Abstract

Inhalant use co-occurs with emotional distress. Inhalant use may be a means of self-medicating distress, but more recent study focuses on the cognitive appraisal of personal benefits of using substances. Objectives were to determine whether emotional distress variables predict early versus later initiation of inhalant use, whether such relationships differ between American Indian and white youth, and whether perceived emotional benefits of inhalant use moderates the relationship between emotional distress and stage of inhalant initiation. Data were from a study of 7-12th grade American Indian youth who live on or near reservations. A total of 856 students from 32 schools surveyed from 2009 to 2012, who reported having used inhalants (American Indian = 683; white = 173), were surveyed about age first use of inhalants, levels of emotional distress, and perceived benefits of inhalant use. SEM models were used to assess study objectives. Depression and anger did not discriminate between early and later initiation.

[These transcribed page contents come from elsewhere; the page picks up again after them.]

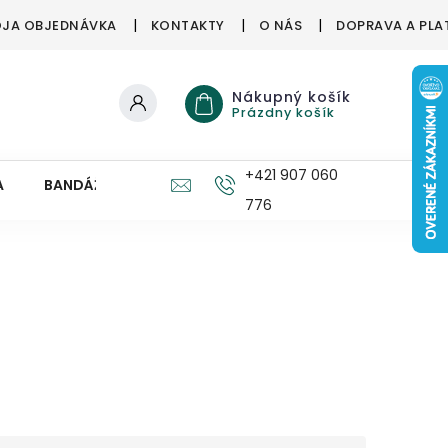
JA OBJEDNÁVKA
KONTAKTY
O NÁS
DOPRAVA A PLA
Nákupný košík
Prázdny košík
+421 907 060
A
BANDÁŽE, ORTÉZY
ZDRAVÉ HUBY
PRE DETI
776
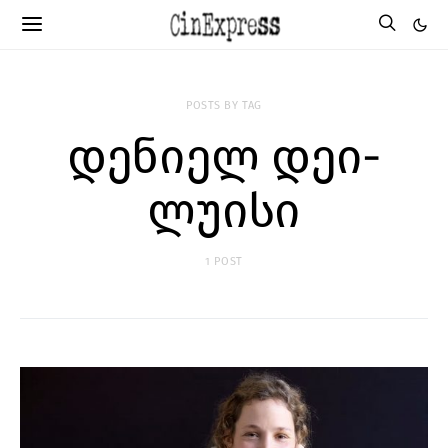
POSTS BY TAG
დენიელ დეი-
ლუისი
1 POST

Lower self-esteem related to earlier initiation, but only among American Indian students. Perceived emotional benefits of inhalant use did not moderate the relationship between self-esteem and stage of initiation. Among middle school and high school American Indian and white youth living on or near American Indian reservations, emotional distress is not strongly related to stage of inhalant initiation. These findings raise questions about the timing and strength of relationship between emotional distress and early inhalant initiation. Prospective studies are need to assess this relationship more fully.